◆ **TRY IT**
Determine how many lines in the listing below contain the word "plain", then state that number by itself.

** Opening EXTRACTED DATA block **

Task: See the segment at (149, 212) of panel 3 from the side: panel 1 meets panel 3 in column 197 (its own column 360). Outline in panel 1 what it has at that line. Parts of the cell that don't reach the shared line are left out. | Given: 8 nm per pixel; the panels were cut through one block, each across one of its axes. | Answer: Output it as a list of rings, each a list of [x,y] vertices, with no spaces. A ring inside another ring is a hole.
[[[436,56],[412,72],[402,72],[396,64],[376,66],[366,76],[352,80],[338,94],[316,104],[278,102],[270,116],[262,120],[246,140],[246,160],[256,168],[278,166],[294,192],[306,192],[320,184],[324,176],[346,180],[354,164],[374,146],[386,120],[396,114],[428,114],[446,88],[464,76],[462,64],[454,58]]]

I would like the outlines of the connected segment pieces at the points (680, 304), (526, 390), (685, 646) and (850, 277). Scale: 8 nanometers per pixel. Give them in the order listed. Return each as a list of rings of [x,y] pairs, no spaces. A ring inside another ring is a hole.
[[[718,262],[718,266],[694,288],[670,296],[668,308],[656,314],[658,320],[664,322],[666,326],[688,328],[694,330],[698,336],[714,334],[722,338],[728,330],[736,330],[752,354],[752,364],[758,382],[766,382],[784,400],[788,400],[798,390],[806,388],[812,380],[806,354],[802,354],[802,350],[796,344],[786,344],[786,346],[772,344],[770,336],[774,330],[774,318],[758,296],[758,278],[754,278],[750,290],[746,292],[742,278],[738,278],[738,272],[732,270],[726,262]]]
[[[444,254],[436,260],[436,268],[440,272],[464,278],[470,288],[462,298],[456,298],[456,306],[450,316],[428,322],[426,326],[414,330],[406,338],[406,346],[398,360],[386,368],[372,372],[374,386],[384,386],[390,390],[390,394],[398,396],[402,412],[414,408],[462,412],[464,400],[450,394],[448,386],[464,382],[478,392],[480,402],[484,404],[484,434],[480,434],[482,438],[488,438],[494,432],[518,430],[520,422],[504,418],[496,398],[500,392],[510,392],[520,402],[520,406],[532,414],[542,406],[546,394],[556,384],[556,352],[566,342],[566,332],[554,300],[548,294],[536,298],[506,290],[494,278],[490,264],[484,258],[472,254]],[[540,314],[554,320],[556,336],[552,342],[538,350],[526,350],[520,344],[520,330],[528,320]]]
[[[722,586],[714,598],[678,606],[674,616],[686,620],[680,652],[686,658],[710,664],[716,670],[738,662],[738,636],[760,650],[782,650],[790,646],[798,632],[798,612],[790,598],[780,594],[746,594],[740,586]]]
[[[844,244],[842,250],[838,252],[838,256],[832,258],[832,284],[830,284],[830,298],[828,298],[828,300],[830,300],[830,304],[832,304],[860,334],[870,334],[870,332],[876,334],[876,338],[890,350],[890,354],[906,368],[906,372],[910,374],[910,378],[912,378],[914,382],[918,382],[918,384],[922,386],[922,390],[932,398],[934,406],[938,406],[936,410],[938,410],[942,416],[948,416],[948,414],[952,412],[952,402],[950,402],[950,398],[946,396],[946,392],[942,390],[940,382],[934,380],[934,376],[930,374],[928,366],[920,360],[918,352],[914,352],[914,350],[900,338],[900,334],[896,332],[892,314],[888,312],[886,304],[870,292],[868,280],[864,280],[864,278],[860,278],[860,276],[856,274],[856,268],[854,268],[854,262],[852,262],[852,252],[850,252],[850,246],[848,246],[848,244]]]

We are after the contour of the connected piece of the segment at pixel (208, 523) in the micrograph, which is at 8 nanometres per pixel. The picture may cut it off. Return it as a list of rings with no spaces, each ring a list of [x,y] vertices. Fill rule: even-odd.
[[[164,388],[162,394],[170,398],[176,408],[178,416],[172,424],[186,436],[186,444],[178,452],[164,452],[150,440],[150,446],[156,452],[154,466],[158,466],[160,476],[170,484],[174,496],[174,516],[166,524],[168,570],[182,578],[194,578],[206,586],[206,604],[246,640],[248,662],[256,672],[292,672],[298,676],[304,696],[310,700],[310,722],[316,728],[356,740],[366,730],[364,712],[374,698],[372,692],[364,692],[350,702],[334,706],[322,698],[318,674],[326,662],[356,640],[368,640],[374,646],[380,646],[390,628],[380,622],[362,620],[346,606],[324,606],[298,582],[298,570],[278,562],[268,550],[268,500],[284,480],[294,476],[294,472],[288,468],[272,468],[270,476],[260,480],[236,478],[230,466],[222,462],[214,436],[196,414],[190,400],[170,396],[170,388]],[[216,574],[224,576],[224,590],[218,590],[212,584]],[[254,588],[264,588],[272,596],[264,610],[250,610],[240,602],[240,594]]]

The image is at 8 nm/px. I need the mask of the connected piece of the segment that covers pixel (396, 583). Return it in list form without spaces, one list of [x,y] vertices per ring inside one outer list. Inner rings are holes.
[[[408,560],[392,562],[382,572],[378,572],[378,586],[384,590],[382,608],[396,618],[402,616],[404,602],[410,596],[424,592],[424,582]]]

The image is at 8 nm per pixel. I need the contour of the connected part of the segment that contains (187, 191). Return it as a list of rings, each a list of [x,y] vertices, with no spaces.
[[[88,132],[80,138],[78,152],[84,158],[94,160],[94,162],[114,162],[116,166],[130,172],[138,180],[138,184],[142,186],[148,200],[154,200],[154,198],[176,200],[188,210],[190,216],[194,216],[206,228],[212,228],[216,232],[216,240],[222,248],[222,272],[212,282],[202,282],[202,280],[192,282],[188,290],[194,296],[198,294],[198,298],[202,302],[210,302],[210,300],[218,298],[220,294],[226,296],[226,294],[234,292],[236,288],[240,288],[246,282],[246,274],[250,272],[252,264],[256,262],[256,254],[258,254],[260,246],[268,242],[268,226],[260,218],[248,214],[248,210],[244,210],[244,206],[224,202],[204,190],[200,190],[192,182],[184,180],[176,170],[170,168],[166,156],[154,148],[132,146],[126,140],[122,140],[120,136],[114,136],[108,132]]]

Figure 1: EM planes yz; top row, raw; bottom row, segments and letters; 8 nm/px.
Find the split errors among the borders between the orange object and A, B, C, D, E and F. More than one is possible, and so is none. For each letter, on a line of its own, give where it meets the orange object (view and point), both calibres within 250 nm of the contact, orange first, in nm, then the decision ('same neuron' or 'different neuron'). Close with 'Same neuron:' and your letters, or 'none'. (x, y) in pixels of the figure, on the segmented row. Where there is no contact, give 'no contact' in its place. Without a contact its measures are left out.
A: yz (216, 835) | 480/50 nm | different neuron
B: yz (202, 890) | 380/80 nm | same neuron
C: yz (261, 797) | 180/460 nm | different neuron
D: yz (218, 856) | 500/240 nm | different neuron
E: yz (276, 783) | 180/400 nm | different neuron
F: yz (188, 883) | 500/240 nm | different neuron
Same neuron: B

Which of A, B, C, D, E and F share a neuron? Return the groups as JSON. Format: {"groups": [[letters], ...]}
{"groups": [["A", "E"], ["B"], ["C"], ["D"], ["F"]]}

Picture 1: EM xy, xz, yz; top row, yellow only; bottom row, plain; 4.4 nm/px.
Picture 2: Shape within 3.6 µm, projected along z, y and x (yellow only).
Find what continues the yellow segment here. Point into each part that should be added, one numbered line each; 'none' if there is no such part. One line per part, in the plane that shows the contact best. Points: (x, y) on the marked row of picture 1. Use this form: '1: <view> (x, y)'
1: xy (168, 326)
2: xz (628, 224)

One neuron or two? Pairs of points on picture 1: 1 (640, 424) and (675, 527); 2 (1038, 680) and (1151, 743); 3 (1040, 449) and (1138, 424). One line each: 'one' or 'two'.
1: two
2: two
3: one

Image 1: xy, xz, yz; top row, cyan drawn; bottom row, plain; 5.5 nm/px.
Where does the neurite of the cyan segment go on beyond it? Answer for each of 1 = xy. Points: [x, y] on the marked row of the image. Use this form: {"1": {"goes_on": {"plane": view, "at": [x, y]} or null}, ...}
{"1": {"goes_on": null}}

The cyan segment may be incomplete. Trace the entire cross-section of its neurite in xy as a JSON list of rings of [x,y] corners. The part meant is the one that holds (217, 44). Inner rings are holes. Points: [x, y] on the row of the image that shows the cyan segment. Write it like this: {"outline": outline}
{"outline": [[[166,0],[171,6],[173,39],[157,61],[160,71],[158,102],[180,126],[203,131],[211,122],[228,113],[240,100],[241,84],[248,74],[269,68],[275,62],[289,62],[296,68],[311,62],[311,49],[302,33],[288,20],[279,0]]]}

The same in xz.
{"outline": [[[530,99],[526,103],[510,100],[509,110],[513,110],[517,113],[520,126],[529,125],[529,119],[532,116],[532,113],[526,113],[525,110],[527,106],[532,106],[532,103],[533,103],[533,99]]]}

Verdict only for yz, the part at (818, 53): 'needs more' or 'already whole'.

** Closing EXTRACTED DATA block **

◆ **ANSWER FOR THIS EXERCISE**
2